Back in New York, Martin is on his way to Jake’s evaluation. He bends down to tie his shoe, and as he does, the pickpocket from the opening montage steals his laptop. Martin chases him onto a bus, but the man escapes. Martin takes a seat next to a woman, Marisol – the same woman we saw grieving at a church earlier. Marisol jabs Martin in the side with a gun. Huh? Turns out she’s planning to kill a guy on the bus who murdered her family years ago in a village raid in El Salvador.

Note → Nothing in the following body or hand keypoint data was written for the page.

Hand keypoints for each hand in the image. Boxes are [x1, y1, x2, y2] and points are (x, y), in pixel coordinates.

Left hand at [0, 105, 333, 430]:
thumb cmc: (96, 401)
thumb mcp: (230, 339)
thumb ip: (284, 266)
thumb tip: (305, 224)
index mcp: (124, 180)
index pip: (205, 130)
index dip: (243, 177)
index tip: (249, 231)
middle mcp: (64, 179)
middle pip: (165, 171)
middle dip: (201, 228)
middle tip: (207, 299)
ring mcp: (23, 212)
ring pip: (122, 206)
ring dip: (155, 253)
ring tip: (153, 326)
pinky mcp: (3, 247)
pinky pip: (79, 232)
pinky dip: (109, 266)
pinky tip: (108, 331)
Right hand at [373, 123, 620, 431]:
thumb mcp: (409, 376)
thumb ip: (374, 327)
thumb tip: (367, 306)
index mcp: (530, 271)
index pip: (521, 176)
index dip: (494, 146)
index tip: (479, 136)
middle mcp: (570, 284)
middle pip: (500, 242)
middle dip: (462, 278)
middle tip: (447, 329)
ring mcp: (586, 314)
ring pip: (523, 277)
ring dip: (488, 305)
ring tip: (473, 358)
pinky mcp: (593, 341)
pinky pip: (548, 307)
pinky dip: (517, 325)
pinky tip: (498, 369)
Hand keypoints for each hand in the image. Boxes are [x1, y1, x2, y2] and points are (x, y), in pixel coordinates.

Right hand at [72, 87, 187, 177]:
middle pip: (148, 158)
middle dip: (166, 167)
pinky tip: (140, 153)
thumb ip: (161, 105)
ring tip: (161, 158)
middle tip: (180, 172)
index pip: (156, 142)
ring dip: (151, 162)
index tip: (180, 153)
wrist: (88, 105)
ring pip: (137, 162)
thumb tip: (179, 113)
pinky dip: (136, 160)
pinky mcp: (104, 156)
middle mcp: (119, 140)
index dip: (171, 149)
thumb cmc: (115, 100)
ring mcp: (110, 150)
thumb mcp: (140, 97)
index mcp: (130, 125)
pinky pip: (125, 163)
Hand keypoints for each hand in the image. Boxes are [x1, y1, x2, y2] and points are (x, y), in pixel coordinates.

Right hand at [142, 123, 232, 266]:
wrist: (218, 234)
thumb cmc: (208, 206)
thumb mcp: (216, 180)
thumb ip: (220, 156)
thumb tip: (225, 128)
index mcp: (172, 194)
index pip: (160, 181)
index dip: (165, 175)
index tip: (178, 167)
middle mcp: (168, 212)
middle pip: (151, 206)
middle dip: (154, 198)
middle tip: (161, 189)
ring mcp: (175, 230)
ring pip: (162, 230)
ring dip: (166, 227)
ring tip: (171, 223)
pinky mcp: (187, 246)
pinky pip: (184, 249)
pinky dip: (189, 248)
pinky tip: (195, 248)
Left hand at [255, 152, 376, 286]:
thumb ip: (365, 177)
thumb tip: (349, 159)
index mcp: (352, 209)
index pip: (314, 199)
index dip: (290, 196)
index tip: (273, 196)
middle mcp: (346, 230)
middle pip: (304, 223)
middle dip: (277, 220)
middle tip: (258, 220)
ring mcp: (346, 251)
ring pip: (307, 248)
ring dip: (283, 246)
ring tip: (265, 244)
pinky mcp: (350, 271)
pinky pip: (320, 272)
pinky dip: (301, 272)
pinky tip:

In Saudi Arabia, the pregnant woman is about to deliver her baby. She calls her husband in a panic. He’s in New York, and she wants him to come back home to help. Unsurprisingly, he’s right near the bus that Martin is on. He runs in front of the bus in an effort to catch a cab. This causes the bus to swerve. Marisol is knocked over and her gun falls. Martin gets up, grab the man she’s trying to kill, and runs off the bus. The woman catches up to them and is now holding them at gunpoint. A scuffle breaks out and the man Marisol has targeted escapes. The woman chases him, but then she’s hit by a car. Martin helps her and calls 911.
Norah, the Saudi teenager, thinks her brother is coming to help them. Instead, her pissed-off father arrives and starts scolding her. But the pregnant woman is going into labor. Miraculously, the teenage girl is able to help deliver the baby (oddly, she never cuts the umbilical cord. Oh, TV).
Marisol is now at the hospital with Martin. (Side note: Martin has now missed Jake’s evaluation . . . uh oh!) Martin goes to talk to the man Marisol wanted to kill. It turns out the man never killed Marisol’s young brother: he says the brother is still alive, and lives in Canada! Back at the hospital Martin sees Jake’s circle design on a computer monitor, which shows a listing for someone in Montreal from El Salvador who needs a bone marrow transplant. It’s Marisol’s estranged brother, and she’s a match!
Even better, now that a match has been found, the Montreal man can leave the hospital. He goes to the subway and finds the girl he has a crush on. They go on a date and we later find out he has decided to stay with her and not marry the Saudi girl! The Saudi girl’s dad has also decided he needs to give her more freedom, and he is letting her go to New York for college.
Wow! Things are crazy complicated. But here’s what happened: oppressed Saudi girl is now going to college and isn’t being forced to marry Montreal dude. Montreal dude met girl and also helped arrange a donor match for the estranged brother Marisol didn’t know was alive. Martin, well, he just screwed shit up and missed Jake’s evaluation. And that pickpocket? Whatever happened to him? Nothing important. He gave the stolen laptop to his daughter. That’s about it!
And Touch hasn’t relieved my headache.